In the LA Times this week, Helene Elliott points out that the debate and issue are largely peculiar to Canadian journalists covering the series, which (given that we all grew up with Cherry’s voice in our ear) isn’t that surprising.
Regardless, it’s a theme that demands some patience from Wings players.
Lidstrom has been asked nearly every day what that feat would mean, and has somehow remained polite. On Monday, Mikael Samuelsson was asked whether the Europeans and North Americans razz each other about their origins and if it would mean more to him to win the championship with so many Europeans on the team.
The puzzled look on his face extended beyond his unfamiliarity with the word “razz.” Once that was explained, he had an exasperated look on his face and said he’s a little surprised people still make the distinction between Europeans and North Americans within the team but has come to accept it.
“I just play the game,” he said. “We’re not even talking about it. It’s not an issue. It hasn’t been talked about the whole year.
“As long as I’ve been here there has been a lot of Europeans. We have this group, we have to do the best with it. . . . I don’t care where they’re from, Europe or whatever. If they’re skilled players they’re here and try to win the game.”
While Americans don’t appear to obsess on this European captain stuff in the same way as Canadians, they do have their own unique angle: Instead of looking at it as “Europeans vs North Americans”, the notion of “race” has been brought up. Perhaps the same thing, but an entirely different perspective, no?
Comments from a Larry Brooks column in the NY Post last week (*apologies for no link—I can’t seem to find the original anywhere now) takes a look at race issues in baseball and then views hockey through the same prism, one that I don’t think would’ve occurred to many Canadian journalists or fans.
Cited by Justin Grant in the Black Star:
Meanwhile, New York Post columnist Larry Brooks compared the Mets’ situation to the New York Rangers—who have a diverse mix of Americans and Europeans on their roster.
“You better believe the question is asked every day around NHL front offices: Do we have too many Europeans? ... You better believe the question was asked by the Rangers when they collapsed late in 2005-06: Do we have too many Czechs?,” Brooks wrote last week.
“Those posing the questions aren’t necessarily bigoted. They’re simply covering the bases in attempting to apply common sense to a complex equation in which two dozen men of disparate backgrounds must live and work together over eight months in order to achieve a common goal,” Brooks wrote.

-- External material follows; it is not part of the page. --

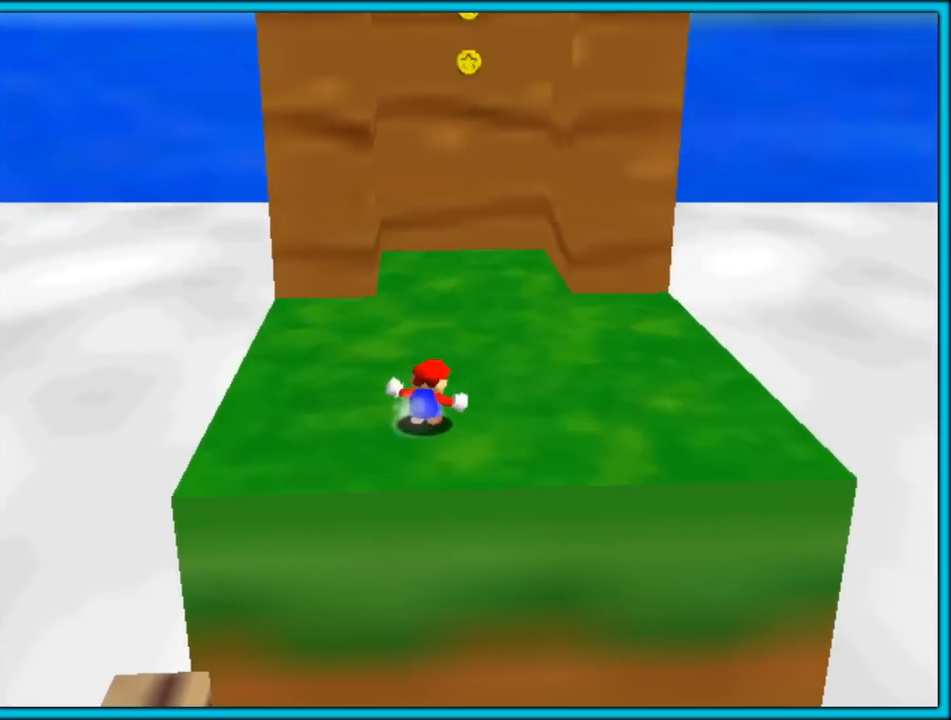
{"dt_ms": 500, "buttons": [], "left_stick": "center", "button_events": []}
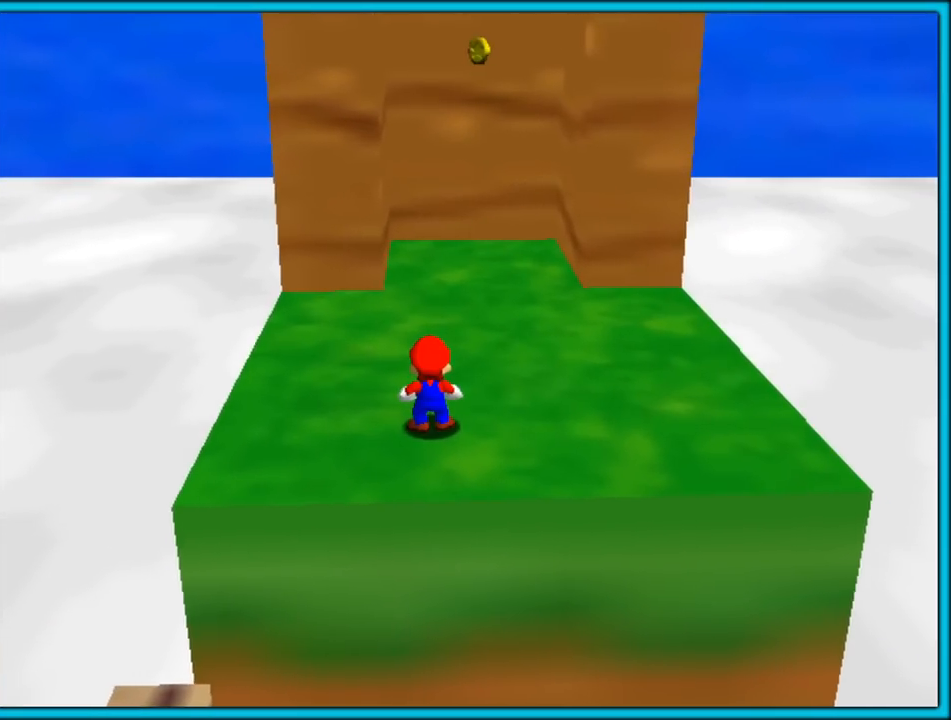
{"dt_ms": 1000, "buttons": [], "left_stick": "up", "button_events": []}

Fair enough, but is that really a ‘race’ issue or just a cultural one? While the causes may be the same, people’s reactions are far different.
I think Brooks is a bit lost if he likens what’s going on with the NY Mets (and read Grant’s short column for a very good, brief overview of the issues of race facing that MLB team) to what’s historically been the issue in the NHL.

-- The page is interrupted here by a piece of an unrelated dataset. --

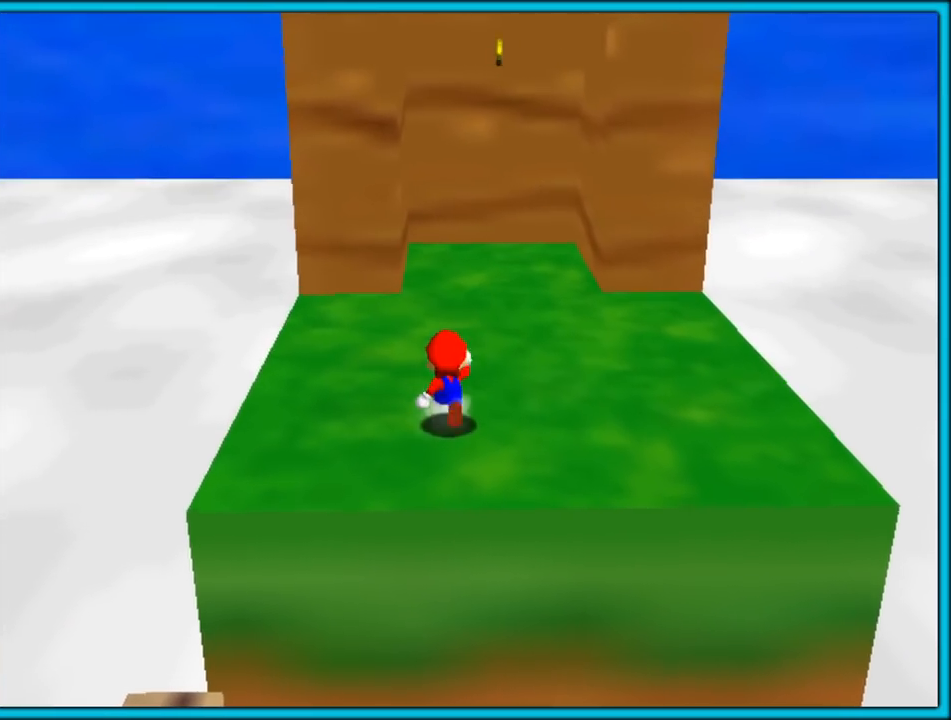
{"dt_ms": 500, "buttons": [], "left_stick": "up", "button_events": []}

As for the suggestion that the NHL’s head office itself might be concerned about too many Europeans, that might be true, but not for race reasons. More likely, they just hate the fact that it takes being more than a casual fan to learn how to pronounce their names. Pronouncing the likes of ‘Khabibulin’ or ‘Hejduk’ obviously requires a bit of an education for most of us.
Anyway, in modern times, the issue of Europeans in the NHL can’t be traced much deeper than Don Cherry that I can see. And in today’s limelight, he’s the lone survivor of an old guard that once insisted on rejecting European talent out of hand.
Since Cherry himself isn’t even doing that anymore, who do we expect Lidstrom to prove something to?
Maybe the former Cherry-attitude exists at a deeper level than I’m aware of, but I just don’t see it. And looking at the sum total of Lidstrom’s career, I’d say he’s got nothing left to prove to anyone but himself.